Teve de contornar situação envolvendo o presidente da Petrobras, José Sérgio Gabrielli, que apareceu em notícias na imprensa como “fora do agrado” da nova mandatária. Ela o reconfirmou no cargo, mas a minha avaliação – ressalvando que não tenho qualquer espécie de informação privilegiada – é de que haverá a troca assim que o novo marco regulatório do petróleo for definitivamente aprovado no Congresso e posto em funcionamento.
Como já escrevi antes, não houve uma única troca em nível de Diretoria ou Gerências Executivas nesta transição de governo, nem mesmo as tradicionais rearrumações de todo final de ano.
Também notabilizou-se por cobrar cortes de gastos públicos aos Ministros e reafirmar autoridade – o pito que ela passou no Ministro do Gabinete Militar por conta da questão dos desaparecidos políticos, tema bastante sensível a Dilma, que foi barbaramente torturada pela ditadura, é bom exemplo disto.
Sobre gastos públicos, faço um adendo: sem dúvida alguma há como se aumentar a eficiência das despesas – embora não passe pela demissão de funcionários – mas mais eficiente seria a redução da taxa básica de juros (Selic) a níveis reais civilizados, o que diminui o serviço da dívida pública e libera arrecadação de impostos para investimentos.
Sem dúvida alguma, sua forma de conduzir o governo é uma grande novidade não somente para o público quanto à imprensa.
O país se acostumou com um estilo de Presidente que seria quase um “super-herói”: alguém com características sobre-humanas, quase divinas. Basta lembrar que à exceção de Itamar Franco, todos os presidentes do período após a redemocratização tinham alguma característica vista pela população como “inatingível” em seu imaginário – ainda que não correspondessem exatamente à realidade.
Sarney era o literato; Collor, o “self made man”; Fernando Henrique Cardoso era o intelectual e Lula, o homem do povo que tinha tudo para dar errado e chegou à Presidência.
Apesar de seu passado de resistência à ditadura e de ter sido torturada, Dilma Rousseff é uma técnica de origem, com um estilo sóbrio e muito próximo da população comum, em especial de classe média. 
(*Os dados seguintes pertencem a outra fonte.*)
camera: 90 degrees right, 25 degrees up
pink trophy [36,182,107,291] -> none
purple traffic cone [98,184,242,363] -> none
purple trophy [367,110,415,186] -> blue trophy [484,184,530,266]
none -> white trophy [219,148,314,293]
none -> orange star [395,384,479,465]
Não se engane o leitor, entretanto, ao achar que a Presidente não tem habilidade política: seus anos na Casa Civil do Presidente Lula e o que estamos observando não somente na montagem do governo como nestes primeiros dias tem demonstrado exatamente o contrário. A diferença é que seu modo de fazer política se notabiliza pela discrição, sem ações espetaculares e midiáticas.
Eu me arriscaria a dizer que esta característica da Presidente tem muito a ver com o período onde ela atuou na resistência ao Regime Militar. Discrição, paciência e tenacidade eram fundamentais para que o trabalho de oposição pudesse ser feito sem comprometer a segurança das pessoas. Ou seja, ela introjetou em sua personalidade estes princípios – era questão de vida ou morte na época – e deles se utiliza no exercício da Presidência.
Concluiria dizendo que é um novo estilo de governar, mais sóbrio, e que nestes primeiros dias não há reparos a serem feitos. Aguardemos o desenrolar do tempo, com a continuidade de programas natural e seus toques pessoais e programáticos em políticas públicas e de Estado.